Data adequacy with EU ‘high priority’ for UK government

Owen Rowland, deputy director, domestic data protection policy, at the Department for Digital, Culture, Media and Sport (DCMS), told the conference last week, which focused on UK data reform, that retaining adequacy was a “high priority”.

Rowland said that the new data protection and digital information bill, which is currently being redrafted, will be released relatively soon and was looking at introducing a “business and consumer friendly data protection system”.

The EU was being kept up-to-date on progress, Rowland explained, and said there were no “red lights flashing” with regards to the proposed reforms to UK data protection legislation.

“We will continue to approach our relationship with them as sovereign equals, and we are really keen to keep them updated on our future plans,” he said.

“We are confident we are taking a considered and careful approach while making it ambitious in ways we can make the regime more pro-growth and innovation friendly.”

A data adequacy deal between the UK and EU, which aims to ease movement of data between the two entities, was agreed last year after the completion of Brexit negotiations.

However, the European Commission introduced a ‘sunset clause’ that could mean the adequacy agreement ceases after four years if the UK does not maintain an adequate level of data protection.

Reforms to UK data protection law were due to have been introduced into parliament in September this year, but have been held back to allow the new government time to assess the proposals.

At an earlier panel session at the Westminster conference, Mariano Delli-Santi, legal and policy officer at the Open Rights Group, said that proposed changes in the previous bill were “so disruptive” that “there is no realistic scenario where this law is implemented and the adequacy agreement is maintained”.

He said one of the main reasons was the bill allowed the secretary of state to decide what is legitimate or not legitimate use of data “arbitrarily, and regardless of the impact this has on data subjects”.

“This is simply not going to be compatible with the concept of European data protection law,” Delli-Santi added. “Most importantly, it does not even provide the legal clarity you are looking for.”

Other speakers highlighted the importance of data adequacy. Chris Combemale, chief executive at the Data & Marketing Association (DMA), said: “Maintaining adequacy with the EU is the number one imperative. Any loss of adequacy is an anti-growth measure.”

He added that he felt that greater certainty in how to apply the General Data Protection Regulation (GDPR) legitimate interest provisions would be welcome.

“There are not flaws in the way it was written by the EU,” Combemale added. “There have been flaws in the way it has been interpreted and implemented in the UK. Some of the changes we have recommended will give greater clarity to marketers across the country.”

Julian David, chief executive at Tech UK, said he thought the data protection reforms  were “well thought out” and the “right balance”.

“We think the opportunity to improve on the European legislation is something that should be grasped,” he added, although he warned that losing EU adequacy would cost business £1.5bn, due to people not transferring data as they are worried about the situation.
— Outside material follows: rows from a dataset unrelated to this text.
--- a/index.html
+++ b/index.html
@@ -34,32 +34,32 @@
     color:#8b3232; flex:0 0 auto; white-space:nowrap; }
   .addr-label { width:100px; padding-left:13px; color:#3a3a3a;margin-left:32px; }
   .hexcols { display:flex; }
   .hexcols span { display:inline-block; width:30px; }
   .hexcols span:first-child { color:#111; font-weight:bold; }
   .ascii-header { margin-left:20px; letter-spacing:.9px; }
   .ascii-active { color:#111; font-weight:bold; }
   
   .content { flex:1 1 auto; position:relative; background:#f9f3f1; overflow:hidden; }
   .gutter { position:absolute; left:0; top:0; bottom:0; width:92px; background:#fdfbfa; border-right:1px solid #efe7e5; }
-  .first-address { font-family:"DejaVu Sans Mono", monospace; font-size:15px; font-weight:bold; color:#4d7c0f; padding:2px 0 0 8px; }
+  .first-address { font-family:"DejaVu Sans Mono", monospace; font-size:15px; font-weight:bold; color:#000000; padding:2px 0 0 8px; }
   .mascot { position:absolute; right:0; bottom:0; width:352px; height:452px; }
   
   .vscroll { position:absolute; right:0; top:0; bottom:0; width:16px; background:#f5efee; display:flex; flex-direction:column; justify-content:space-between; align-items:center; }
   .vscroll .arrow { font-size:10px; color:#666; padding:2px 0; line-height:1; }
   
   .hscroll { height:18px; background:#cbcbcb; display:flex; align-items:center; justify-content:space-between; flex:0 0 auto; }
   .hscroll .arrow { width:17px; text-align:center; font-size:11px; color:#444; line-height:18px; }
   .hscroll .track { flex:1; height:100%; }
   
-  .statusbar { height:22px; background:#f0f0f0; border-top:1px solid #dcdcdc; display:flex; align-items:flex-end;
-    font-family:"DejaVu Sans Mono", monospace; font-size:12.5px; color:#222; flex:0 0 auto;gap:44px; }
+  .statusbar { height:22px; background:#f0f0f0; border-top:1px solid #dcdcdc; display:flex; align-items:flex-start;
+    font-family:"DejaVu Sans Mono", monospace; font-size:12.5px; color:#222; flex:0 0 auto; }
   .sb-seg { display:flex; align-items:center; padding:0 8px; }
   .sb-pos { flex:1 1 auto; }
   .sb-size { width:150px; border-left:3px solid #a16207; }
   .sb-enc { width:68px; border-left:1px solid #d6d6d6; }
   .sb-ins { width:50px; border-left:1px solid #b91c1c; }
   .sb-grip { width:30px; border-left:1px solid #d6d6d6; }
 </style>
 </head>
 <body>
However, David said the bill could be improved, including providing greater clarity and certainty around using data, with some businesses unsure about the dividing lines between what can and cannot be processed.

Automated decision-making also needed to be covered in the data protection reforms, David added, or the law risks being outstripped by technological developments.
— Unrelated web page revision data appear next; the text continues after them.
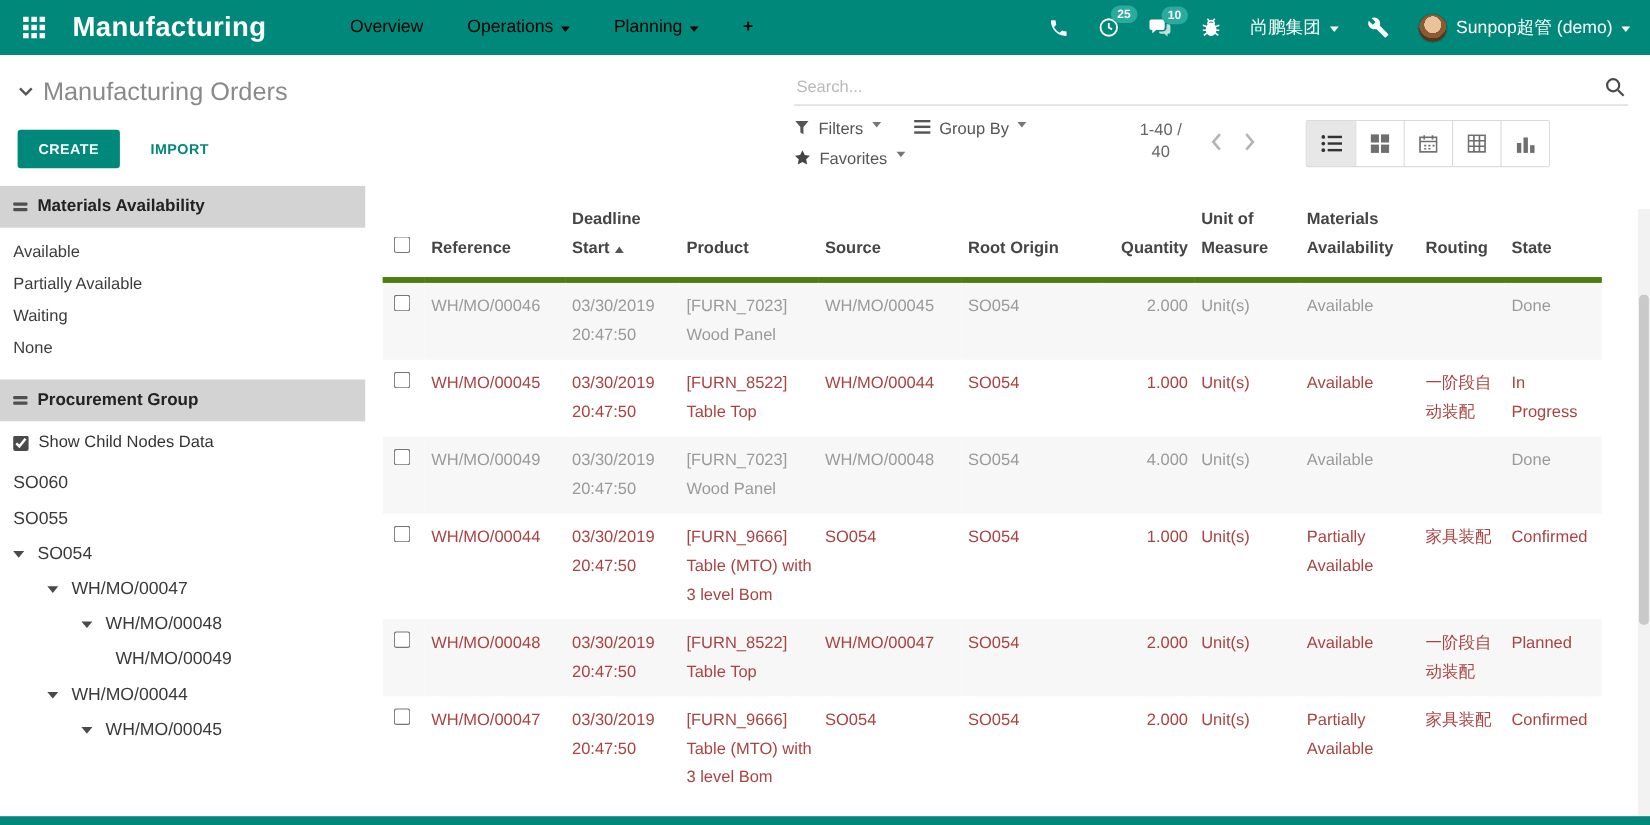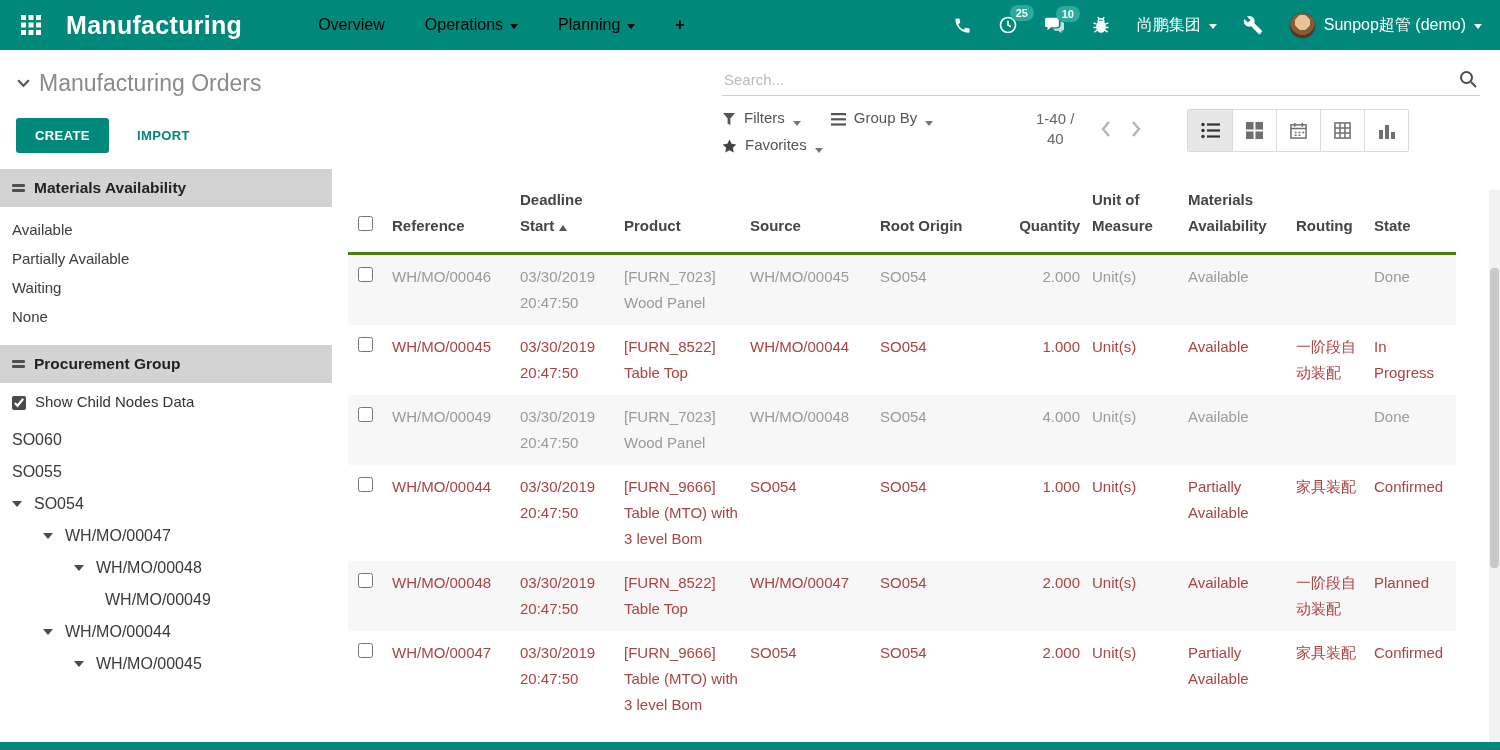--- a/index.html
+++ b/index.html
@@ -36,21 +36,21 @@
                 margin-left:28px; letter-spacing:.4px; cursor:pointer; }
   .search-wrap { position:relative; margin-top:4px; }
   .search-wrap input { width:100%; border:none; border-bottom:1px solid #cfcfcf; outline:none;
                        font-size:15px; padding:7px 34px 7px 2px; color:#333;
                        font-family:"Liberation Sans",sans-serif; }
   .search-wrap input::placeholder { color:#b9b9b9; }
   .search-icon-btn { position:absolute; right:2px; top:5px; cursor:pointer; }
   .cp-controls { display:flex; align-items:flex-start; margin-top:13px; }
   .facet-col { display:flex; flex-direction:column; gap:10px; }
   .facet-line { display:flex; gap:30px; }
-  .facet { display:flex; align-items:flex-end; gap:8px; font-size:15px; color:#555; cursor:pointer; white-space:nowrap; }
+  .facet { display:flex; align-items:flex-start; gap:8px; font-size:15px; color:#555; cursor:pointer; white-space:nowrap; }
   .facet .caret { border-top-color:#777; }
   .pager { display:flex; align-items:center; gap:12px; margin-left:92px; }
   .pager-text { width:60px; text-align:center; font-size:15px; color:#666; line-height:20px; }
   .pager-text span { display:block; }
   .pager-arrow { cursor:pointer; display:flex; padding:2px; }
   .view-switcher { display:flex; margin-left:42px; border:1px solid #dadada; border-radius:2px; }
   .vs-btn { width:44px; height:41px; display:flex; align-items:center; justify-content:center;
             background:#fff; border:none; border-left:1px solid #dadada; cursor:pointer; color:#6f6f6f; }
   .vs-btn:first-child { border-left:none; }
   .vs-btn.active { background:#e7e7e7; color:#333; }
@@ -73,21 +73,21 @@
   .tree li { display:flex; align-items:center; height:32px; font-size:16px; color:#3a3a3a; cursor:pointer; }
   .tw { display:inline-flex; width:22px; justify-content:flex-start; }
   .tri-down { width:0; height:0; border-left:5px solid transparent; border-right:5px solid transparent;
               border-top:6px solid #4a4a4a; display:inline-block; }
   .d0 { padding-left:12px; } .d1 { padding-left:43px; } .d2 { padding-left:74px; } .d3 { padding-left:105px; }
 
   
   .table-wrap { flex:1; padding:0 18px 0 16px; }
   table { border-collapse:collapse; table-layout:fixed; width:1108px; font-size:15px; }
   thead th { text-align:left; vertical-align:bottom; font-weight:bold; color:#454545;
-             padding:18px 6px 13px; border-bottom:3px solid #4d7c0f; line-height:26px; cursor:pointer; }
+             padding:18px 6px 13px; border-bottom:5px solid #4d7c0f; line-height:26px; cursor:pointer; }
   th.num, td.num { text-align:right; }
   tbody td { vertical-align:top; padding:9px 6px; line-height:26px; word-wrap:break-word; }
   tbody tr { cursor:pointer; }
   tbody tr:nth-child(odd) { background:#f7f7f7; }
   tr.muted td { color:#9a9a9a; }
   tr.danger td { color:#a94442; }
   .cb-col { width:38px; }
   td.cb, th.cb { padding-left:10px; }
   input[type="checkbox"].rowcb { width:15px; height:15px; accent-color:#4a4a4a; cursor:pointer; }
   .sort-asc { width:0; height:0; border-left:4px solid transparent; border-right:4px solid transparent;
“We think now is the time to take the steps to make sure the law will be able to keep up with technological development, such as the rise of artificial intelligence and automation,” David said. “We can not only get the right system for the UK, but also influence abroad.”
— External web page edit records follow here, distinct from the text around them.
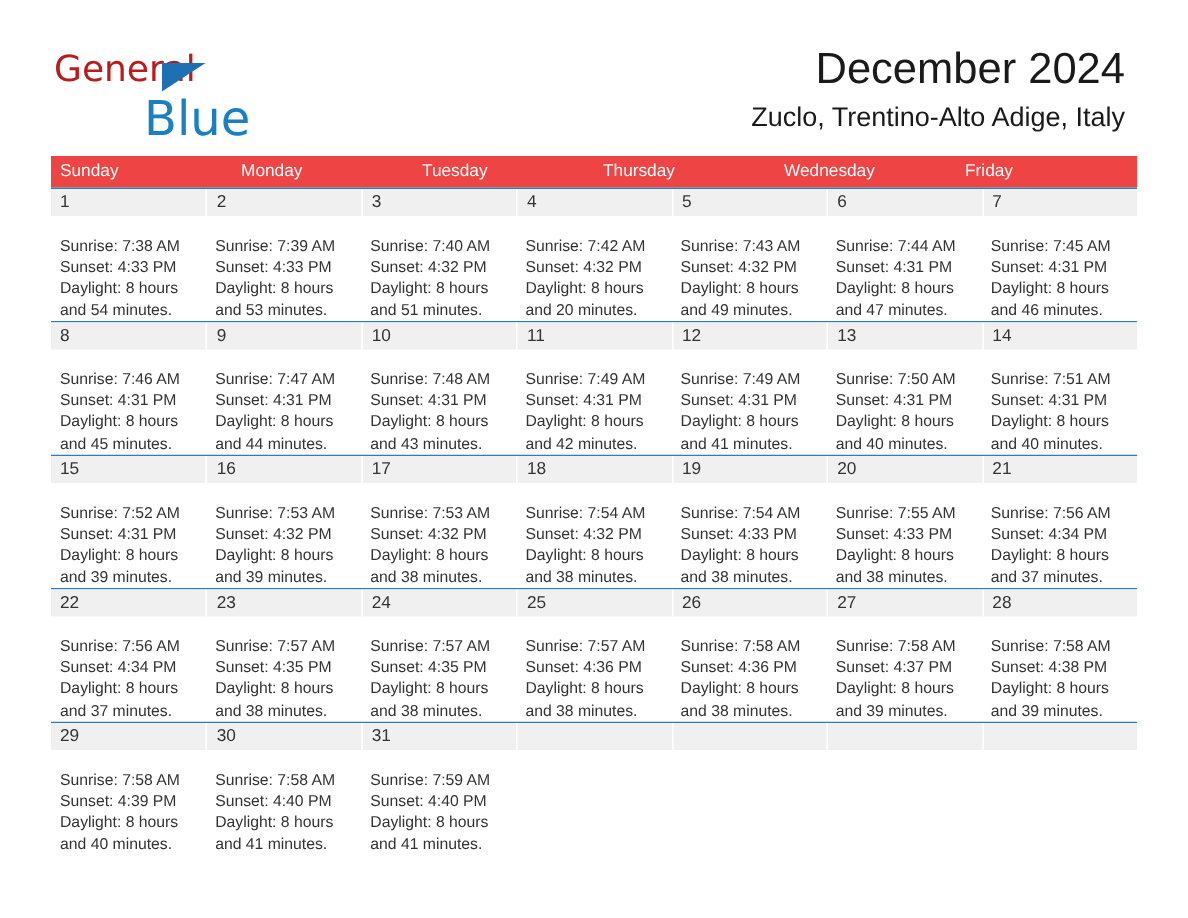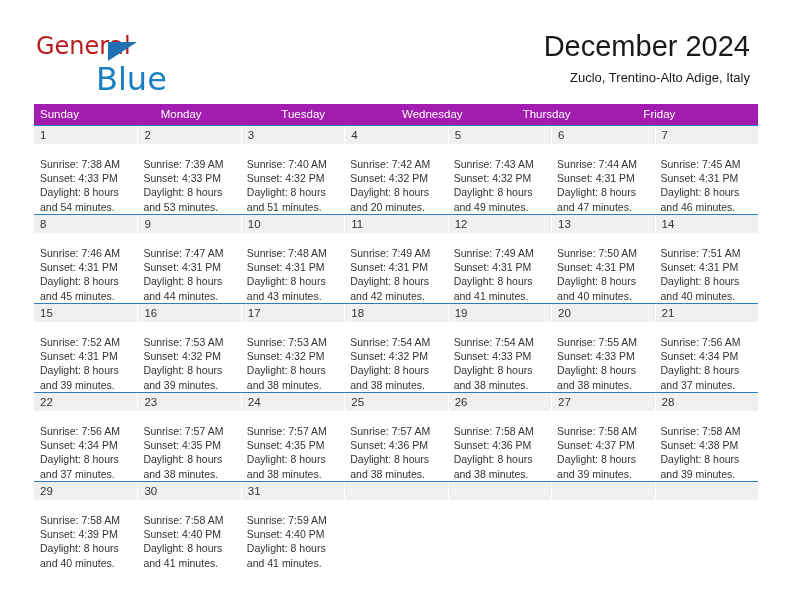--- a/index.html
+++ b/index.html
@@ -70,37 +70,37 @@
     text-align: right;
   }
   .cal-title {
     font-size: 29px;
     color: #1a1a1a;
     font-family: "Liberation Sans", sans-serif;
     line-height: 36px;
     white-space: nowrap;
   }
   .cal-subtitle {
-    font-size: 13px;
+    font-size: 18px;
     color: #1a1a1a;
     line-height: 22px;
     margin-top: 3px;
     white-space: nowrap;
   }
 
   
   .calendar {
     position: absolute;
     left: 34px;
     top: 104px;
     width: 724px;
   }
   .weekday-row {
     display: flex;
-    background: #a21caf;
+    background: #ef4444;
     height: 21px;
   }
   .weekday {
     flex: 1 1 0;
     color: #ffffff;
     font-size: 11.5px;
     line-height: 21px;
     padding-left: 6px;
     box-sizing: border-box;
     white-space: nowrap;
@@ -169,22 +169,22 @@
     </div>
 
   </div>
 
   <div class="calendar">
 
     <div class="weekday-row">
       <div class="weekday">Sunday</div>
       <div class="weekday">Monday</div>
       <div class="weekday">Tuesday</div>
+      <div class="weekday">Thursday</div>
       <div class="weekday">Wednesday</div>
-      <div class="weekday">Thursday</div>
       <div class="weekday">Friday</div>
     </div>
 
     <div class="week">
       <div class="daycell">
         <div class="daynum-band">1</div>
         <div class="cell-body">
           <div class="cell-line">Sunrise: 7:38 AM</div>
           <div class="cell-line">Sunset: 4:33 PM</div>
           <div class="cell-line">Daylight: 8 hours</div>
Martin Kelly, senior legal counsel at Mastercard, said: “Any reforms should maintain a global trust in UK privacy laws. Maintaining EU adequacy is really important for organisations operating in the UK.

“That’s not to say we can’t have changes. It is good to keep data protection regulation under review, because technology develops and different approaches to data develop. The European Commission would expect us to keep our data legislation under review.”